Friday, June 3, 2016

Torah Thoughts on Bechukotai



This week’s Torah portion, Bechukotai (Lev. 26:3 – 27:34) is the final portion in the book of Leviticus.  The bulk of the portion consists of a list of blessings which will come if the people follow God’s laws, and a list of curses which will come if the people disregard God’s laws.  Notwithstanding the severity of the curses, at the end of the passage, we receive the reassurance that God will not reject or destroy Israel, because of the covenant (Lev. 26:43-44).
Rabbi Jonathan Sacks, in an essay on this Torah portion, writes that the only other nation in the world besides ancient Israel which sees its fate in terms of covenant is the United States of America.  He quotes John Schaar’s book Legitimacy and the Modern State, describing the faith of Abraham Lincoln:

We are a nation formed by a covenant, by dedication to a set of principles and by an exchange of promises to uphold and advance certain commitments among ourselves and throughout the world.  Those principles and commitments are the core of American identity, the soul of the body politic.  They make the American nation unique, and uniquely valuable, among and to the other nations.
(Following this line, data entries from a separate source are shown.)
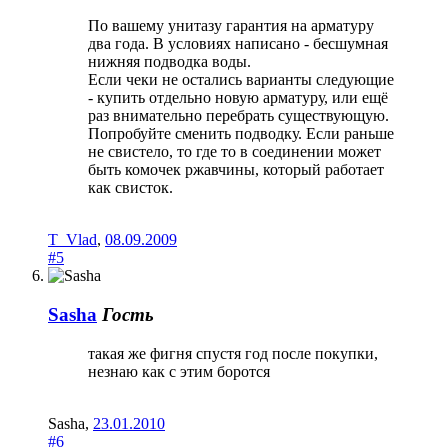
По вашему унитазу гарантия на арматуру
два года. В условиях написано - бесшумная
нижняя подводка воды.
Если чеки не остались варианты следующие
- купить отдельно новую арматуру, или ещё
раз внимательно перебрать существующую.
Попробуйте сменить подводку. Если раньше
не свистело, то где то в соединении может
быть комочек ржавчины, который работает
как свисток.
T_Vlad
,
08.09.2009
#5
Sasha
Гость
такая же фигня спустя год после покупки,
незнаю как с этим боротся
Sasha
,
23.01.2010
#6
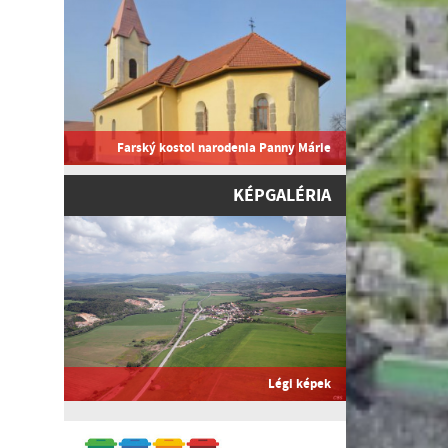
Farský kostol narodenia Panny Márie
KÉPGALÉRIA
Légi képek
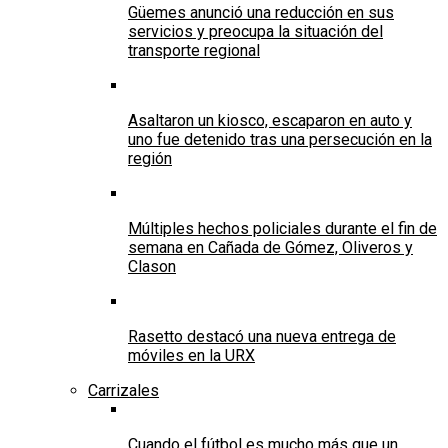
Güemes anunció una reducción en sus
servicios y preocupa la situación del
transporte regional
Asaltaron un kiosco, escaparon en auto y
uno fue detenido tras una persecución en la
región
Múltiples hechos policiales durante el fin de
semana en Cañada de Gómez, Oliveros y
Clason
Rasetto destacó una nueva entrega de
móviles en la URX
Carrizales
Cuando el fútbol es mucho más que un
But the other side of the conception contains a warning very like the warnings spoken by the prophets to Israel: If we fail in our promises to each other, and lose the principles of the covenant, then we lose everything, for they are we. 

This coming week will bring the last of the primary elections for president of the United States, an election in which the principles of the American covenant are in peril.  I urge everyone in those states holding elections on Tuesday to vote, and until the November elections, to work to keep American principles and promises alive and well.